●23日は銀座で錦織健プロデュース・オペラ Vol.6 モーツァルト「後宮からの逃走」の記者懇親会。テノールの錦織健さんがプロデュースするオペラ・シリーズ、今回は「後宮からの逃走」が2月22日から3月24日にかけて、全国各地で8公演にわたって上演される。会見には池田直樹(太守役)、市原愛(ブロンデ役)、佐藤美枝子(コンスタンツェ役)、プロデューサーでもある錦織健(ベルモンテ役)の各氏が出席(写真左より)。
●少しでも多くの人にオペラに親しんでもらおうというのがこのシリーズの趣旨。錦織さんによれば「コンセプトは旅のオペラ一座。オペラのマーケットは小さい。でも無理やりにでもオペラを見てくれる人の数を増やしたい」。演目は毎回喜劇。スポンサーの協力を得ながら首都圏だけではなく各地での公演を実現している。
●錦織さん自らが「ハーレムから助け出せ!」という副題を付けていて、これには納得。今どき「後宮からの逃走」じゃ、オペラ・ファン以外にはなんの話だか意味不明だもの。
●このシリーズ、これまでは原語による上演だったが、今回歌唱は原語、台詞のみ日本語が用いられる。「今の日本では、台詞のみ日本語というのがトレンディ。かつてはイタリア・オペラを日本語で歌っていた時代もある。今から見れば滑稽に思えるだろうが、訳詞だったからお客さんからのダイレクトな反応が返ってきた。またそういう時代が来ないともかぎらない。もし劇団四季が英語で歌っていたら、あれだけのロングランはできないでしょう? レチタティーヴォ・セッコを日本語で歌うとなれば軋轢も生じるだろうが、台詞だけを日本語でということなら受け入れられやすい」(錦織さん)。「字幕だと舞台より先に客席から笑いが起きてしまうことも。日本語でお客さんにリアルタイムでお芝居を楽しんでほしい」(池田さん)。

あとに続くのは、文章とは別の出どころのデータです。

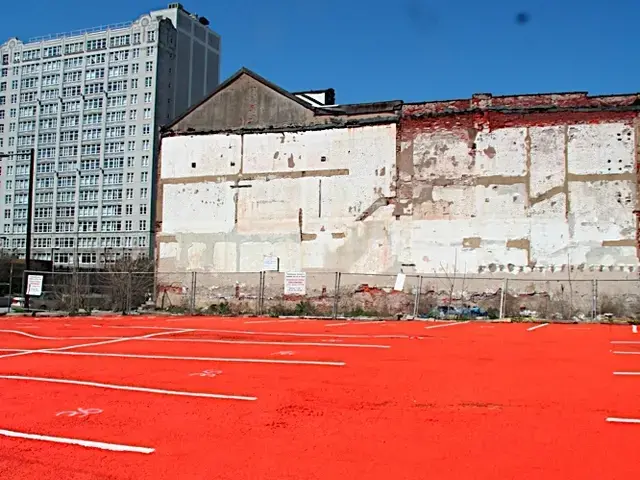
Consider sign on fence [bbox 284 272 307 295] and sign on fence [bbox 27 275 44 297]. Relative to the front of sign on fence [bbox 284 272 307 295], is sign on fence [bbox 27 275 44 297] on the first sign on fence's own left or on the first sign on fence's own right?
on the first sign on fence's own right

●そういえば、大昔に自分が初めて生で観たオペラは日本語歌唱だった。でもその頃は字幕装置なんてものがなかったんすよね。特に高額な外来オペラを見に行くときは、当然原語上演だから、あらかじめ対訳を見ながらレコードで予習して、「どこでなにが起きているかを直前に記憶しておく」ということをしてから生の舞台に臨んでいたと思う。試験前の一夜漬けみたいな感じで、なんだかおかしいんじゃないかと思いつつもしょうがなく。字幕もないのにイタリア語のギャグでちゃんと客席から笑いが起きるのを目にして驚愕した記憶が。それに比べれば今は天国。どこでも字幕はあるから、予習ゼロで行ってもストーリーがちゃんとわかる。ましてや台詞が日本語だったら、なおさら。